Living the Vintage Years: Let’s get more connected in the new year
BY BONNIE LEE STRUNK
Special to The Press
“May I help you?” I miss hearing those words when I am out and about.
Increasingly, we are becoming a society of do-it-yourselfers, and finding an establishment where employees actually wait on us is getting to be pretty rare.
Think about it. We pump our own gas - at least here in Pennsylvania, we do.
We also have to put quarters in a machine to put air in the tires of our vehicles, something I have not yet mastered.
People go to automatic teller machines to get money, instead of walking into a bank and talking to a human teller.
Many folks now check out their own groceries. In fact, some stores have only one or two lanes open with human clerks, probably assuming most shoppers prefer the self-checkout option.
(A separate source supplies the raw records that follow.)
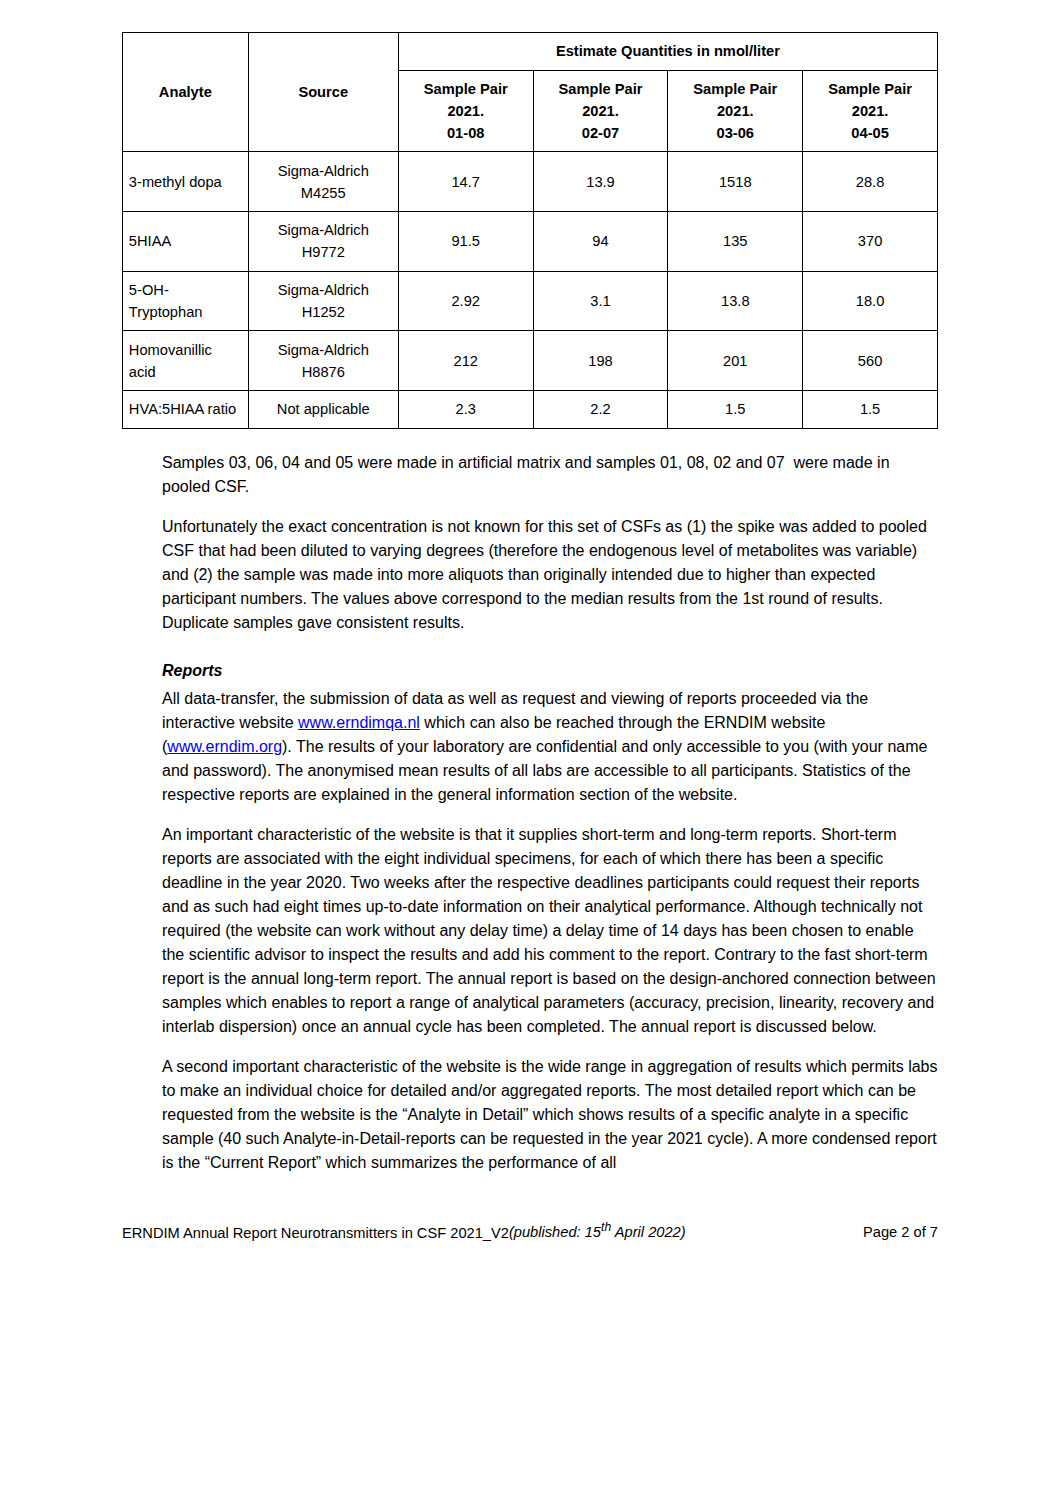| Analyte | Source | Estimate Quantities in nmol/liter |
| --- | --- | --- |
| Sample Pair 2021. 01-08 | Sample Pair 2021. 02-07 | Sample Pair 2021. 03-06 | Sample Pair 2021. 04-05 |
| 3-methyl dopa | Sigma-Aldrich M4255 | 14.7 | 13.9 | 1518 | 28.8 |
| 5HIAA | Sigma-Aldrich H9772 | 91.5 | 94 | 135 | 370 |
| 5-OH-Tryptophan | Sigma-Aldrich H1252 | 2.92 | 3.1 | 13.8 | 18.0 |
| Homovanillic acid | Sigma-Aldrich H8876 | 212 | 198 | 201 | 560 |
| HVA:5HIAA ratio | Not applicable | 2.3 | 2.2 | 1.5 | 1.5 |
Samples 03, 06, 04 and 05 were made in artificial matrix and samples 01, 08, 02 and 07 were made in pooled CSF.
Unfortunately the exact concentration is not known for this set of CSFs as (1) the spike was added to pooled CSF that had been diluted to varying degrees (therefore the endogenous level of metabolites was variable) and (2) the sample was made into more aliquots than originally intended due to higher than expected participant numbers. The values above correspond to the median results from the 1st round of results. Duplicate samples gave consistent results.
Reports
All data-transfer, the submission of data as well as request and viewing of reports proceeded via the interactive website www.erndimqa.nl which can also be reached through the ERNDIM website (www.erndim.org). The results of your laboratory are confidential and only accessible to you (with your name and password). The anonymised mean results of all labs are accessible to all participants. Statistics of the respective reports are explained in the general information section of the website.
An important characteristic of the website is that it supplies short-term and long-term reports. Short-term reports are associated with the eight individual specimens, for each of which there has been a specific deadline in the year 2020. Two weeks after the respective deadlines participants could request their reports and as such had eight times up-to-date information on their analytical performance. Although technically not required (the website can work without any delay time) a delay time of 14 days has been chosen to enable the scientific advisor to inspect the results and add his comment to the report. Contrary to the fast short-term report is the annual long-term report. The annual report is based on the design-anchored connection between samples which enables to report a range of analytical parameters (accuracy, precision, linearity, recovery and interlab dispersion) once an annual cycle has been completed. The annual report is discussed below.
A second important characteristic of the website is the wide range in aggregation of results which permits labs to make an individual choice for detailed and/or aggregated reports. The most detailed report which can be requested from the website is the “Analyte in Detail” which shows results of a specific analyte in a specific sample (40 such Analyte-in-Detail-reports can be requested in the year 2021 cycle). A more condensed report is the “Current Report” which summarizes the performance of all
ERNDIM Annual Report Neurotransmitters in CSF 2021_V2(published: 15th April 2022)
Page 2 of 7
Shoe stores and clothing stores rarely have sales people available to help. For years, I had gotten used to responding, “No thanks, I’m just looking,” when employees would offer their assistance. There’s hardly a need for those words anymore.
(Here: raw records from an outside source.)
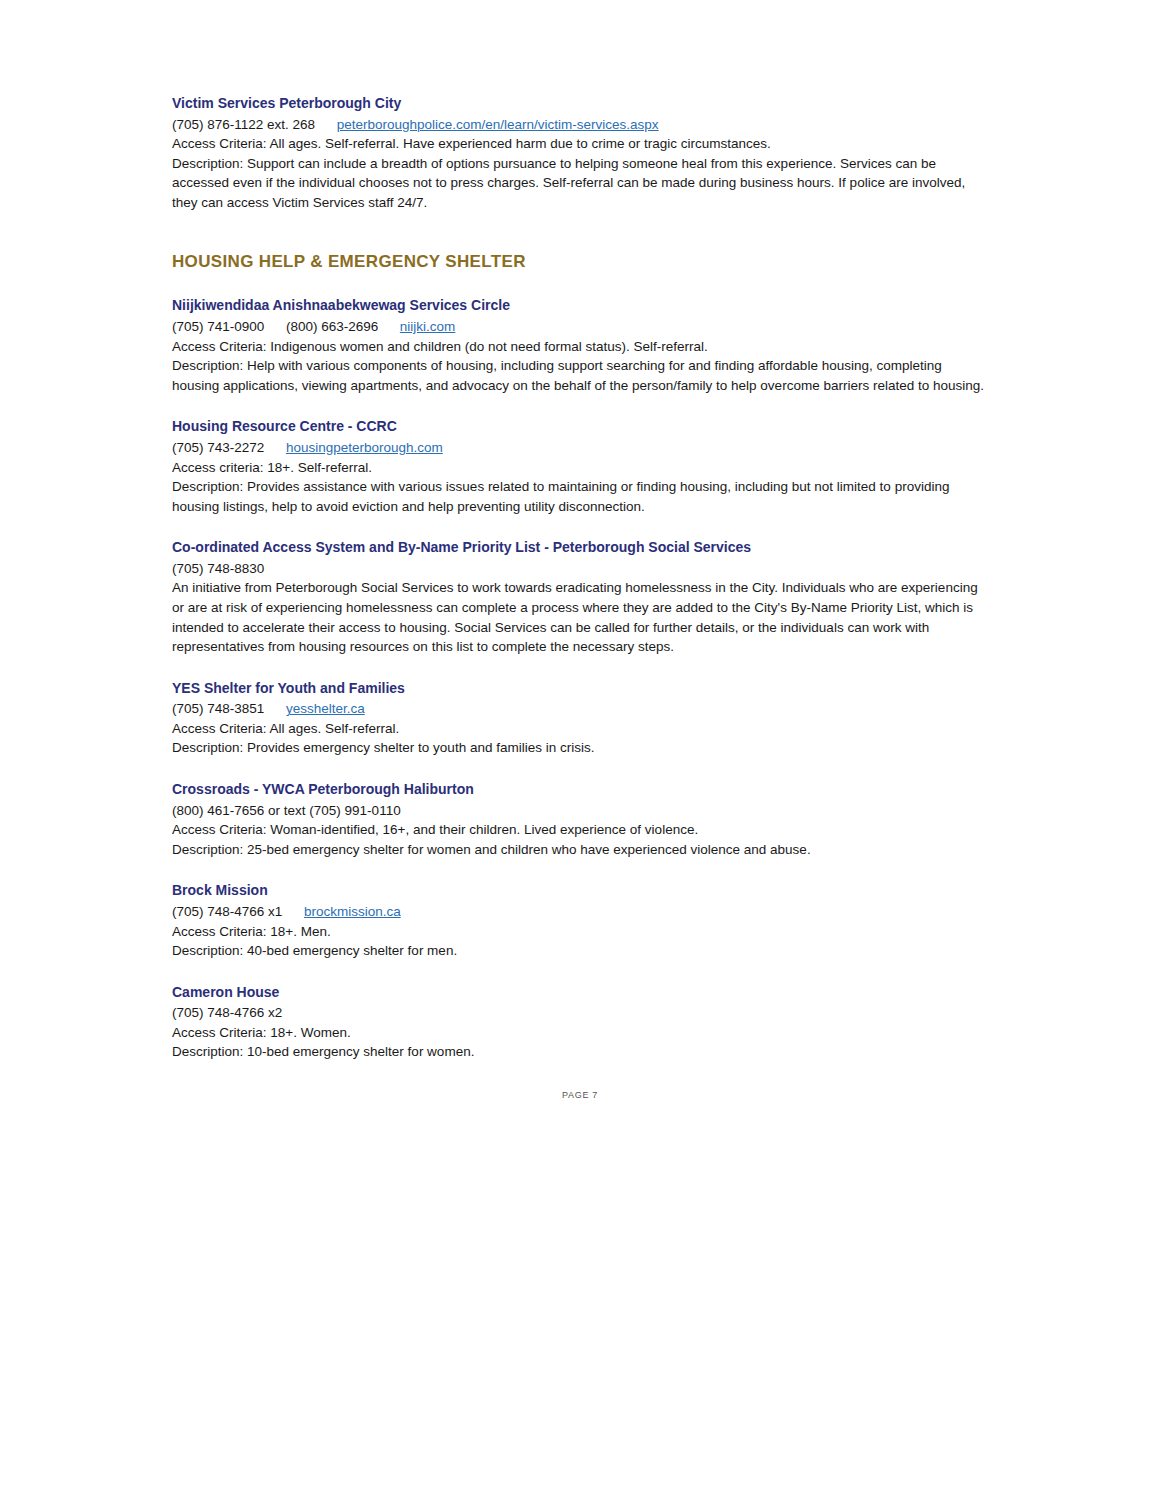Victim Services Peterborough City
(705) 876-1122 ext. 268 peterboroughpolice.com/en/learn/victim-services.aspx
Access Criteria: All ages. Self-referral. Have experienced harm due to crime or tragic circumstances.
Description: Support can include a breadth of options pursuance to helping someone heal from this experience. Services can be accessed even if the individual chooses not to press charges. Self-referral can be made during business hours. If police are involved, they can access Victim Services staff 24/7.
Housing Help & Emergency Shelter
Niijkiwendidaa Anishnaabekwewag Services Circle
(705) 741-0900(800) 663-2696 niijki.com
Access Criteria: Indigenous women and children (do not need formal status). Self-referral.
Description: Help with various components of housing, including support searching for and finding affordable housing, completing housing applications, viewing apartments, and advocacy on the behalf of the person/family to help overcome barriers related to housing.
Housing Resource Centre - CCRC
(705) 743-2272 housingpeterborough.com
Access criteria: 18+. Self-referral.
Description: Provides assistance with various issues related to maintaining or finding housing, including but not limited to providing housing listings, help to avoid eviction and help preventing utility disconnection.
Co-ordinated Access System and By-Name Priority List - Peterborough Social Services
(705) 748-8830
An initiative from Peterborough Social Services to work towards eradicating homelessness in the City. Individuals who are experiencing or are at risk of experiencing homelessness can complete a process where they are added to the City's By-Name Priority List, which is intended to accelerate their access to housing. Social Services can be called for further details, or the individuals can work with representatives from housing resources on this list to complete the necessary steps.
YES Shelter for Youth and Families
(705) 748-3851 yesshelter.ca
Access Criteria: All ages. Self-referral.
Description: Provides emergency shelter to youth and families in crisis.
Crossroads - YWCA Peterborough Haliburton
(800) 461-7656 or text (705) 991-0110
Access Criteria: Woman-identified, 16+, and their children. Lived experience of violence.
Description: 25-bed emergency shelter for women and children who have experienced violence and abuse.
Brock Mission
(705) 748-4766 x1 brockmission.ca
Access Criteria: 18+. Men.
Description: 40-bed emergency shelter for men.
Cameron House
(705) 748-4766 x2
Access Criteria: 18+. Women.
Description: 10-bed emergency shelter for women.
PAGE 7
Now the situation is exactly the opposite. I often have to chase down a worker when I have a question about merchandise, and many times, the employee does not know the answer.
Some friends have stopped shopping in stores and now buy almost everything online. That does not appeal to me. I like to see and feel an item before I open my wallet. And if I am buying clothing for myself, I definitely want to try the items on first.
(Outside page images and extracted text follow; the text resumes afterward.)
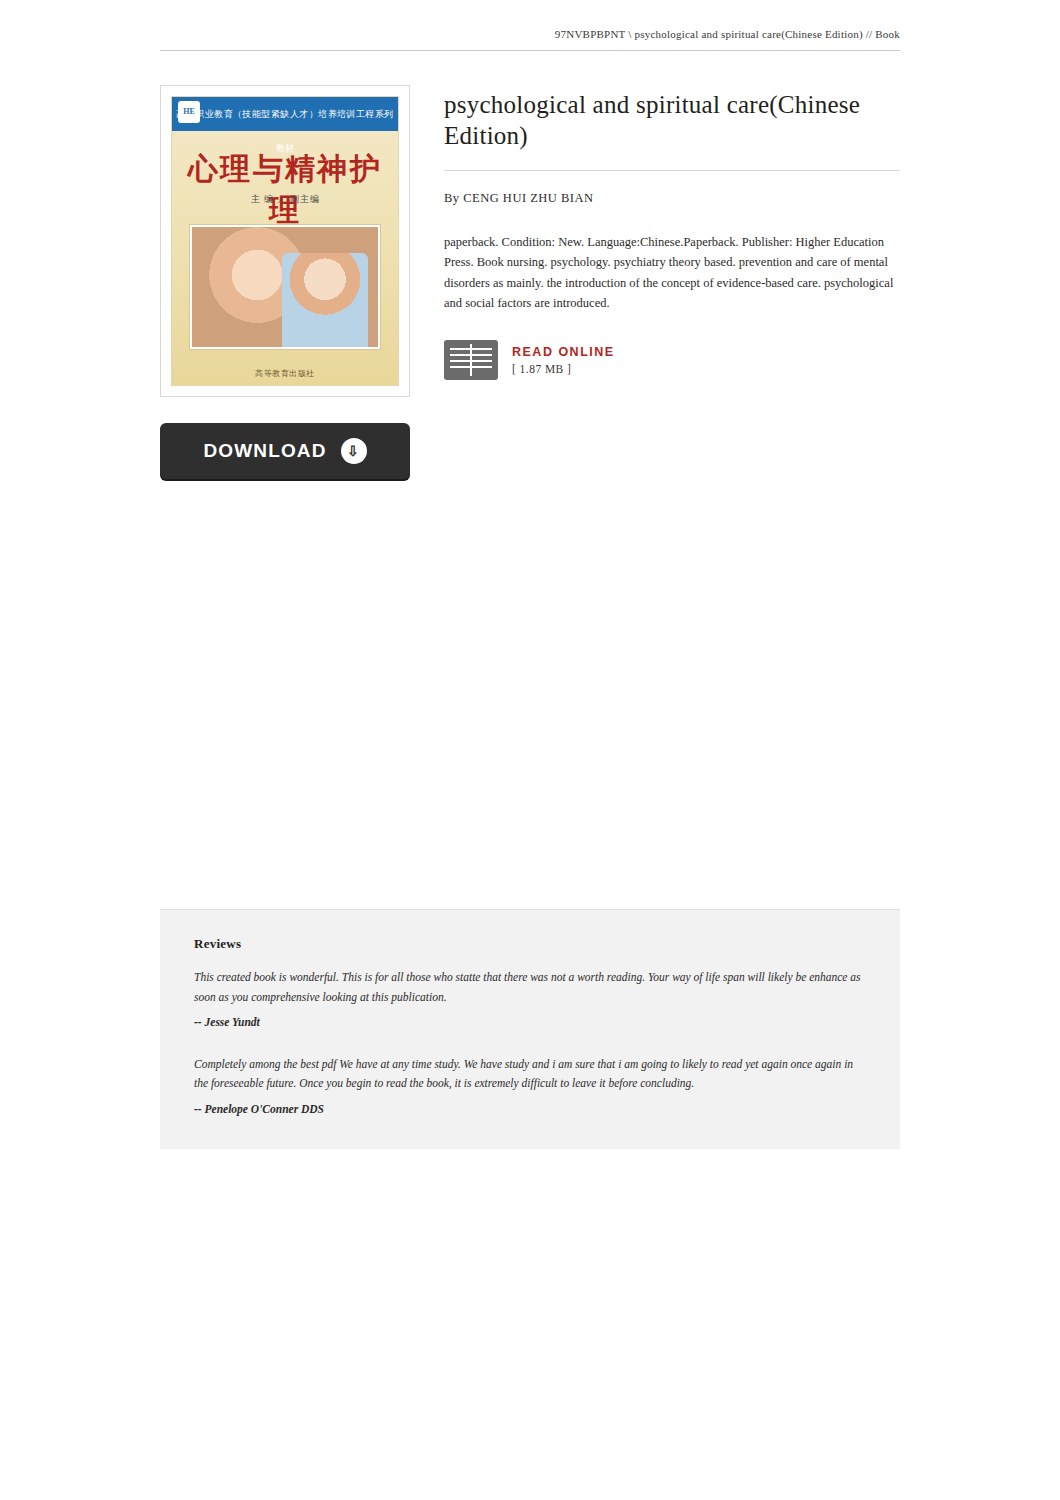97NVBPBPNT \ psychological and spiritual care(Chinese Edition) // Book
高等职业教育（技能型紧缺人才）培养培训工程系列教材
HE
心理与精神护理
主 编 ／ 副主编
高等教育出版社
DOWNLOAD ⇩
psychological and spiritual care(Chinese Edition)
By CENG HUI ZHU BIAN
paperback. Condition: New. Language:Chinese.Paperback. Publisher: Higher Education Press. Book nursing. psychology. psychiatry theory based. prevention and care of mental disorders as mainly. the introduction of the concept of evidence-based care. psychological and social factors are introduced.
READ ONLINE
[ 1.87 MB ]
Reviews
This created book is wonderful. This is for all those who statte that there was not a worth reading. Your way of life span will likely be enhance as soon as you comprehensive looking at this publication.
-- Jesse Yundt
Completely among the best pdf We have at any time study. We have study and i am sure that i am going to likely to read yet again once again in the foreseeable future. Once you begin to read the book, it is extremely difficult to leave it before concluding.
-- Penelope O'Conner DDS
A lot of folks who do order online often end up returning or exchanging their purchases after they see what they bought. I don’t need that hassle.
Has our society traded connection for convenience?
A basic human need is our connection with others. We are socially wired that way. As we lose that connection, people can forget how to interact civilly with others. Even in their personal relationships, some folks have replaced in-person visits and telephone calls with emails and text messages. This impersonal contact usually does not fill the need we have to connect with fellow humans.
I’m sure some people would call me a relic, but I still prefer to hear a voice than read a typed message on my phone, and a handwritten card or letter always is an immediate spirit booster.
Some students take all their courses online and rarely, if ever, step into a classroom or interact in person with classmates or the professor.
Some people worship exclusively online from their homes and never associate in person with the pastor or other worshippers.
Other folks work from home without interacting personally with their co-workers, if they even know them.
There seems to be a link between this human disconnect and the high number of people today who report feeling lonely and isolated. They are missing shared experiences. We are a social species with a universal need for human connection, and interacting with machines and gadgets does not fill that need.
According to scientific studies, our health and well-being are greatly and measurably improved when we connect more with other folks. That’s not hard to do.
Perhaps we can make a New Year’s resolution to walk into a bank once in a while or occasionally skip the self-checkout line at the supermarket. The little pleasantries we exchange with the employees might brighten our day or lift our spirits, and maybe our brief exchange will do the same for the workers.
Sounds like a great way to begin a new year.